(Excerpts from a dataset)
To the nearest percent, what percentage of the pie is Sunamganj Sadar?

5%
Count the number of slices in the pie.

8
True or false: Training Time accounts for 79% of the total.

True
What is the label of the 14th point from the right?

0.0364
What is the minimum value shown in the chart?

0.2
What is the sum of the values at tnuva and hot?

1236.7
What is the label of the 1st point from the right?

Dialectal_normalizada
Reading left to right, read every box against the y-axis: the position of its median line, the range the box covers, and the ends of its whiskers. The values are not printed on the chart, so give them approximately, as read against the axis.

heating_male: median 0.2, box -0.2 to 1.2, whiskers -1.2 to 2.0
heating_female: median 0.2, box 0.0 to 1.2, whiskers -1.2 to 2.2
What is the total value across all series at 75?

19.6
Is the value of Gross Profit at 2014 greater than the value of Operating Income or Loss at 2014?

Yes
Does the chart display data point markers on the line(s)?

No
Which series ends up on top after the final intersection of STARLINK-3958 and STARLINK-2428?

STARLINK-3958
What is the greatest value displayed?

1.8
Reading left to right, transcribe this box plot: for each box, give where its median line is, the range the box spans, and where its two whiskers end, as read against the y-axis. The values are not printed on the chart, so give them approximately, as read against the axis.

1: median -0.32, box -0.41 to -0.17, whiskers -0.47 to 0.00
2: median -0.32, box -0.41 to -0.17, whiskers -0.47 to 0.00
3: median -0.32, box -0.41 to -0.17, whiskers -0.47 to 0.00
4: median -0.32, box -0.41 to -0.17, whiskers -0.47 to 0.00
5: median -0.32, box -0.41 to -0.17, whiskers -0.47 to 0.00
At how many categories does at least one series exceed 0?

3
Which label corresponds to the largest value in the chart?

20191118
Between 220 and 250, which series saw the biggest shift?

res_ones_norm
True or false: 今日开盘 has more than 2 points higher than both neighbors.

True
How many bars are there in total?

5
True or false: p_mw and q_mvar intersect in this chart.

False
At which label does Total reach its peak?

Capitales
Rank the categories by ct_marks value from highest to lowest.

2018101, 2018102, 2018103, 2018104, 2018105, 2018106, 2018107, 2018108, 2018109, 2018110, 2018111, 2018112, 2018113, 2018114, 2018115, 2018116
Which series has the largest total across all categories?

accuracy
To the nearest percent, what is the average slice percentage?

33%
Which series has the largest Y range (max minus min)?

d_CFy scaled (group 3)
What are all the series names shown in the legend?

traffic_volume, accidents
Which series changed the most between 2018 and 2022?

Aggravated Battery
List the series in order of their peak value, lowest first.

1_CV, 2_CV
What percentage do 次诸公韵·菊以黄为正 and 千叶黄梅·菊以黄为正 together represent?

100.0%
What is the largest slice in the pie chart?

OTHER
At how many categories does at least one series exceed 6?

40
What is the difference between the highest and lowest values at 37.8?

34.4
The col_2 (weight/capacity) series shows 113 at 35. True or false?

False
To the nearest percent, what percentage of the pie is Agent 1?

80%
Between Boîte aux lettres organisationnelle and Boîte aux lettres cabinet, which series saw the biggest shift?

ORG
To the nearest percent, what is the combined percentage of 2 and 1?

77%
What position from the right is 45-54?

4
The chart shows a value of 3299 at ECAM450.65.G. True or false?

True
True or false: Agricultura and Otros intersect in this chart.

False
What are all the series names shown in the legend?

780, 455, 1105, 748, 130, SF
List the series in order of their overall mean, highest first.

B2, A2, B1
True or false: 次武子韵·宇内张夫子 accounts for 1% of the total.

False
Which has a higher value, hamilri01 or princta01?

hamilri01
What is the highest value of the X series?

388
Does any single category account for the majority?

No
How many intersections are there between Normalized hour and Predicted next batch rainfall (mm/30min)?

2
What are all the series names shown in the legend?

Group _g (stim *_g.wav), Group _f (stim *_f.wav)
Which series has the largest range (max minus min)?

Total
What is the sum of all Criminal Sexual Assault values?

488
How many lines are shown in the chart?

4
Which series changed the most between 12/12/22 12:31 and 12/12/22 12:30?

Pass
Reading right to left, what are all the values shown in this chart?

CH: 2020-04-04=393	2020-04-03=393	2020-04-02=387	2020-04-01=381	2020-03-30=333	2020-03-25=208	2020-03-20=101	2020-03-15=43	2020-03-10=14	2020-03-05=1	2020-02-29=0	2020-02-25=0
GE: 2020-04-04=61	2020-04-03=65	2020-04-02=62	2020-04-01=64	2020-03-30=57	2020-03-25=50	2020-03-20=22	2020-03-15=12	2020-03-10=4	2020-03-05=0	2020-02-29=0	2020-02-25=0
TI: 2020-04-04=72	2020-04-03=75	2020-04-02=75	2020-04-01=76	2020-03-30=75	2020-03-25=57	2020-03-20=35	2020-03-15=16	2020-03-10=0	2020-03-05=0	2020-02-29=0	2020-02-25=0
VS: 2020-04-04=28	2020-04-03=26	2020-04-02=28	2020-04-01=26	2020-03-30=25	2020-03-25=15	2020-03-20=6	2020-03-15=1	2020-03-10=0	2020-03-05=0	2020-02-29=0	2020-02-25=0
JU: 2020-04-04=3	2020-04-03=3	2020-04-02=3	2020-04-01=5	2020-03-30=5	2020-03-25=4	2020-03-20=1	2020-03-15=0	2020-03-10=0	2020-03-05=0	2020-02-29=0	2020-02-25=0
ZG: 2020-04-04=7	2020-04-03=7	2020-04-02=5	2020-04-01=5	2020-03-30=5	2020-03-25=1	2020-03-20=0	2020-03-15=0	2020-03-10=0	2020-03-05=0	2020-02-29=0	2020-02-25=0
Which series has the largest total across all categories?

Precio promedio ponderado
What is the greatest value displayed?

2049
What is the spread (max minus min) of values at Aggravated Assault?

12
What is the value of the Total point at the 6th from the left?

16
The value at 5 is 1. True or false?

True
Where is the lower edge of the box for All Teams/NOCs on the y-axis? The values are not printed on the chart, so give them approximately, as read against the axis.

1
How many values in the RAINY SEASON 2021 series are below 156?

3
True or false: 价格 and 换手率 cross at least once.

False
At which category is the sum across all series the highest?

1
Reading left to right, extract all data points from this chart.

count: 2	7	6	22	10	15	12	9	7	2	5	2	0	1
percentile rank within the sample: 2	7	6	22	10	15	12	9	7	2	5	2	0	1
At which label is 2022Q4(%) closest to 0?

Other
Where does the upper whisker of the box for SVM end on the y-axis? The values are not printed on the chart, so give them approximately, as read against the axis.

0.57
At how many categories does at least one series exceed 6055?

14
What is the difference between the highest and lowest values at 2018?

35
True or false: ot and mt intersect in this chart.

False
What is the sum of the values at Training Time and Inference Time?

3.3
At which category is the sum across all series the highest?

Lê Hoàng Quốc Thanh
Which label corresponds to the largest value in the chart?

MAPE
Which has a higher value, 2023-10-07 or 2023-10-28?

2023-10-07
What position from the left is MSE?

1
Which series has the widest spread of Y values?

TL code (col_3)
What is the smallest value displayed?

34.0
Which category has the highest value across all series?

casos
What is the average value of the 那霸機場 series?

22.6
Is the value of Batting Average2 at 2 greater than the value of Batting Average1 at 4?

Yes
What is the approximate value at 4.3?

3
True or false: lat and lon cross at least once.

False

## What needs to be done
Please extract every line from the rows above that contains the word "order". Case counts.

## Answer for the task
List the series in order of their peak value, lowest first.
List the series in order of their overall mean, highest first.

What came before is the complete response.